So what about Olive Oil
To track the origin of olive oil we have to know where this thing we call an olive came from. Let’s begin our search with the ladies name Olive and see where that takes us, just for the heck of it.
Did you know that in Latin it’s spelled and pronounced (oliva), meaning symbol of peace, and the Latin interpretation of the name was, “olive branch.” Sound familiar. In ancient Greece the branch was worn by brides as a symbol of peace. The origin of the phrase, “extend an olive branch” as a way of making peace and to reconcile, is traced back to the old testament and the flood. The news that the flood is over is brought by a dove carrying an olive branch.
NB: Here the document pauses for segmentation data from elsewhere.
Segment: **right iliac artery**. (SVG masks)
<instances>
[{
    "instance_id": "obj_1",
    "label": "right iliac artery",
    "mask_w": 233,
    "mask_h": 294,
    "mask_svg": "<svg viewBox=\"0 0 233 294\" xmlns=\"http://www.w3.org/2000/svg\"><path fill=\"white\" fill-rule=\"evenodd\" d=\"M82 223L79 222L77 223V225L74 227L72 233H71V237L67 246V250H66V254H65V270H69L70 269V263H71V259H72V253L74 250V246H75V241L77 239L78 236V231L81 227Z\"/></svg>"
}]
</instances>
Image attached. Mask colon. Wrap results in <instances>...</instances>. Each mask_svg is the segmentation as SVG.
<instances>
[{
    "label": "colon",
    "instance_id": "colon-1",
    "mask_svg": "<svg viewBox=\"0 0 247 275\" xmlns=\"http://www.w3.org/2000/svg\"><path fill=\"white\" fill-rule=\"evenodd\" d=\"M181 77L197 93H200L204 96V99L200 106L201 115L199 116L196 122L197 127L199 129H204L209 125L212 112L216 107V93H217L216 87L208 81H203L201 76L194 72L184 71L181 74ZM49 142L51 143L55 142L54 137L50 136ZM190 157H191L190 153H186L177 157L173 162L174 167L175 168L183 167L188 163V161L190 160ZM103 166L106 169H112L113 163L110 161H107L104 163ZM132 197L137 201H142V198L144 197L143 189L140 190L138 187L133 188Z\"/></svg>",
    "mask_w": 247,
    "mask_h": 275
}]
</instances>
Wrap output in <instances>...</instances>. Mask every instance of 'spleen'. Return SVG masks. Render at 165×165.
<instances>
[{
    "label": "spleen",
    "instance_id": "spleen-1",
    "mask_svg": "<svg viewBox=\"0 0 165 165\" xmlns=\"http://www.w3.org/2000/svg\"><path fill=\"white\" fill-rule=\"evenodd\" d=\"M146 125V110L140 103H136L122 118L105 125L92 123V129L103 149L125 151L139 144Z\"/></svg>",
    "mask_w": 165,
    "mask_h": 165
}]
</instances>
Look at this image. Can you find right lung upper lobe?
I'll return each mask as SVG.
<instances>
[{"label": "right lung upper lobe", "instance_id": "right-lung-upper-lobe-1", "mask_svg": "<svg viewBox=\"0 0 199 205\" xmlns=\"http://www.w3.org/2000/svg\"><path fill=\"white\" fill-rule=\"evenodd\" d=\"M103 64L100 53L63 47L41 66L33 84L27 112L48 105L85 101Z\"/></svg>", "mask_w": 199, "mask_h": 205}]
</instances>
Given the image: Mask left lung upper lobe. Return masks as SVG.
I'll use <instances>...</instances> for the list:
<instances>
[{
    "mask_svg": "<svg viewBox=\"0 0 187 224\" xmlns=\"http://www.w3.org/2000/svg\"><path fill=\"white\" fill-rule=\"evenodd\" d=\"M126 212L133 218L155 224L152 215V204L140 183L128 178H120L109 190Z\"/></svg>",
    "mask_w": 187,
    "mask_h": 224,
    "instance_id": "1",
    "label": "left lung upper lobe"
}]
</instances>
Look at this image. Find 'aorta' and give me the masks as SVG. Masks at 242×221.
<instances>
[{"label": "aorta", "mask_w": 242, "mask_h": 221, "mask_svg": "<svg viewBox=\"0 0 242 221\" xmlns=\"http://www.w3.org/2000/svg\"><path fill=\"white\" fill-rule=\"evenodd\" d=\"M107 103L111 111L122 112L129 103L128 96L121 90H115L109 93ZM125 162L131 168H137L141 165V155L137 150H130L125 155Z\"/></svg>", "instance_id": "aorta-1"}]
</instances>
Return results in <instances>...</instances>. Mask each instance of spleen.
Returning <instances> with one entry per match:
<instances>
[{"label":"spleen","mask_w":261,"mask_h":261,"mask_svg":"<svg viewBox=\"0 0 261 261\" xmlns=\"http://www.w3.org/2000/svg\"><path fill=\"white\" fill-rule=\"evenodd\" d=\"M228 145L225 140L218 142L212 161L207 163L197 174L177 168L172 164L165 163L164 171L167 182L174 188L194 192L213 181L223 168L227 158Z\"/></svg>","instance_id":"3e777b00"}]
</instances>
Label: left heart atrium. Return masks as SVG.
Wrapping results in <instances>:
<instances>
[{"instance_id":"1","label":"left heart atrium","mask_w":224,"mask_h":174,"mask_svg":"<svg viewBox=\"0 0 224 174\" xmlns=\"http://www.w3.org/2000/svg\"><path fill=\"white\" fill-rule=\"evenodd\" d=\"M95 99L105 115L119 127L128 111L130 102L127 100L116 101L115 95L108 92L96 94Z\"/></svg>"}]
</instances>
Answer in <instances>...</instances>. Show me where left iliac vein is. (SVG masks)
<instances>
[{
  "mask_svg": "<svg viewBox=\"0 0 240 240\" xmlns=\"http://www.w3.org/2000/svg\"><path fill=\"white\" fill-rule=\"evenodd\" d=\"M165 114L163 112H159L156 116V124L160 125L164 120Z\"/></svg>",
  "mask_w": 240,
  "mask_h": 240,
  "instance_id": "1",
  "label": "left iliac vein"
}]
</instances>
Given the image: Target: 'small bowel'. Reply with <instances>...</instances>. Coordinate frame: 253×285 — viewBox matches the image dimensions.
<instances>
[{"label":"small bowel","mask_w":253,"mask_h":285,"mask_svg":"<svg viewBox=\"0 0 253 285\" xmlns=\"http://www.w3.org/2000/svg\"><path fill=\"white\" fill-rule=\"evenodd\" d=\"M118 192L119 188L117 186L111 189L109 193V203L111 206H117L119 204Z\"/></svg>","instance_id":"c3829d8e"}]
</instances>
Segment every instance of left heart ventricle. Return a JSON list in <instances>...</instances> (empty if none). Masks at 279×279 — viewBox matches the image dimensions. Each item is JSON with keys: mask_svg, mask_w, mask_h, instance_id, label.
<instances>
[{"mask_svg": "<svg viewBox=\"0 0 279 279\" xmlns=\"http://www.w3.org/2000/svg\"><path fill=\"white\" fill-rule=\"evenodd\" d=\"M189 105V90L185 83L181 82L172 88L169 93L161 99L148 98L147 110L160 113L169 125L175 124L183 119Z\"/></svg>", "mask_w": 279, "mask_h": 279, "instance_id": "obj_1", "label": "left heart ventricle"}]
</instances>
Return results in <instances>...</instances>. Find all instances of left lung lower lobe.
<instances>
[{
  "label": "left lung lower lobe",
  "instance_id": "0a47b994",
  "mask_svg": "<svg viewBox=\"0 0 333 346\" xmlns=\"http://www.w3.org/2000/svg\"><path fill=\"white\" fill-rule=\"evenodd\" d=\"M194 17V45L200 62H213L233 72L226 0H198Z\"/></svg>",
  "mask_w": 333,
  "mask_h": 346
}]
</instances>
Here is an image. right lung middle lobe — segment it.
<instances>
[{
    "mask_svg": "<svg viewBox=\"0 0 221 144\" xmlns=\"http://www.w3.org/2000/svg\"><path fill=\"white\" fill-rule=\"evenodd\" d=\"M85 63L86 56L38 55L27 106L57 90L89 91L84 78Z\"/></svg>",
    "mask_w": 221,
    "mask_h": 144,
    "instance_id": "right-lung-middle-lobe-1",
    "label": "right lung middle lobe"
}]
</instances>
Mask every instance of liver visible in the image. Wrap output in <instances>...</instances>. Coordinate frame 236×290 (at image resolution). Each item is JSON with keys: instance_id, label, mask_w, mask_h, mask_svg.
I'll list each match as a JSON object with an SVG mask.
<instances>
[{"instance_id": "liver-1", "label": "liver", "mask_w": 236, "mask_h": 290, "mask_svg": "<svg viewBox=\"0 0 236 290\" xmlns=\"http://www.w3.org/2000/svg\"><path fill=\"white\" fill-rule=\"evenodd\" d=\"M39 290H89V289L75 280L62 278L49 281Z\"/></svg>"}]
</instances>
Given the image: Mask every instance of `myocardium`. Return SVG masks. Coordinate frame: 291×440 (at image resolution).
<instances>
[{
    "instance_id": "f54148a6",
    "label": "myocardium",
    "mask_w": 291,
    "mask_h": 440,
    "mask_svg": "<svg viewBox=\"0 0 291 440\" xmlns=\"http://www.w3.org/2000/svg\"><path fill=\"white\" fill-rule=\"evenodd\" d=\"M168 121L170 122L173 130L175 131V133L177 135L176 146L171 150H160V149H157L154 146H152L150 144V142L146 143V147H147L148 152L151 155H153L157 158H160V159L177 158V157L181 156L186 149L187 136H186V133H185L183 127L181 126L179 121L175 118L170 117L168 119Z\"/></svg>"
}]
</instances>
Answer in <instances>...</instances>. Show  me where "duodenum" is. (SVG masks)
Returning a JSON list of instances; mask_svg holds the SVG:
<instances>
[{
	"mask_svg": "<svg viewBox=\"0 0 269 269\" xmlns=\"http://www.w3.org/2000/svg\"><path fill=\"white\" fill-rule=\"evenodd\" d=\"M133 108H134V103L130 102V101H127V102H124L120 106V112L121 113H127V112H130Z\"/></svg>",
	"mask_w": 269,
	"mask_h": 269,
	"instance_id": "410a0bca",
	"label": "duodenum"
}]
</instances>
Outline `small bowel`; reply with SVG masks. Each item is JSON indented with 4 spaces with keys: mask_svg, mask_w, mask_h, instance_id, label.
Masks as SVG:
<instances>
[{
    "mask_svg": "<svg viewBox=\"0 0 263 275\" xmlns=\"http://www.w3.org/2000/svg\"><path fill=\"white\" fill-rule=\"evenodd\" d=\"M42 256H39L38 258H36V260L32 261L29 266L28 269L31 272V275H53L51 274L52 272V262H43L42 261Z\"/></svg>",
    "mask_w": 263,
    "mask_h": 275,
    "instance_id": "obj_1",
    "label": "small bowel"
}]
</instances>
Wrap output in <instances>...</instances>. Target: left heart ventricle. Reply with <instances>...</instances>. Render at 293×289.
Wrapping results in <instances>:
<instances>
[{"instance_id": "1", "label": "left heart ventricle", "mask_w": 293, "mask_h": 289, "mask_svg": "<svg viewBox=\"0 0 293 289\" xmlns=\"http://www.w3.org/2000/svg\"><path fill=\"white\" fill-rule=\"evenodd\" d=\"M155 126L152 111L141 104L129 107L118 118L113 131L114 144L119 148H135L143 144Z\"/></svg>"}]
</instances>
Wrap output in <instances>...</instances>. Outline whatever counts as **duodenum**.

Olive’s first known appearance as a girls name was in Shakespeare’s “Twelfth Night.” The literary tradition continued in the cartoon about Popeye the Sailor man. His girlfriend’s name was Olive Oyl. We’re getting closer. (Not that it means anything but her brother’s name was Castor Oyl).
All that is interesting, but it doesn’t lead us to the root of olive oil. Forgive the pun. So let’s try another path. It looks like the olives themselves and the trees they hang on have been around for at least 6,000 years. The best guess is that their planting and growing began in ancient Greece. And the trees are mentioned in stone writings that go all the way back to 2500 BC in the reign of King Minos on the island of Crete. They next traveled to the Iberian Peninsula in Portugal and Spain. When their journey took them on to Rome they got the benefit of advances the Romans had achieved in producing the oil from the olives. Ah ha, we’re on the way. It gets a little tricky here. The Romans named the Iberian Peninsula—Hispania, if you hadn’t guessed. And in old Rome the oil of Hispania was considered the creme de la creme so it soon earned that same distinction through out the Roman Empire—Olive oil had arrived. And believe it, or don’t believe it, after all of that jumping here and there today Spain is indeed the worlds leading producer and exporter of good old olive oil. Whew, what a trip.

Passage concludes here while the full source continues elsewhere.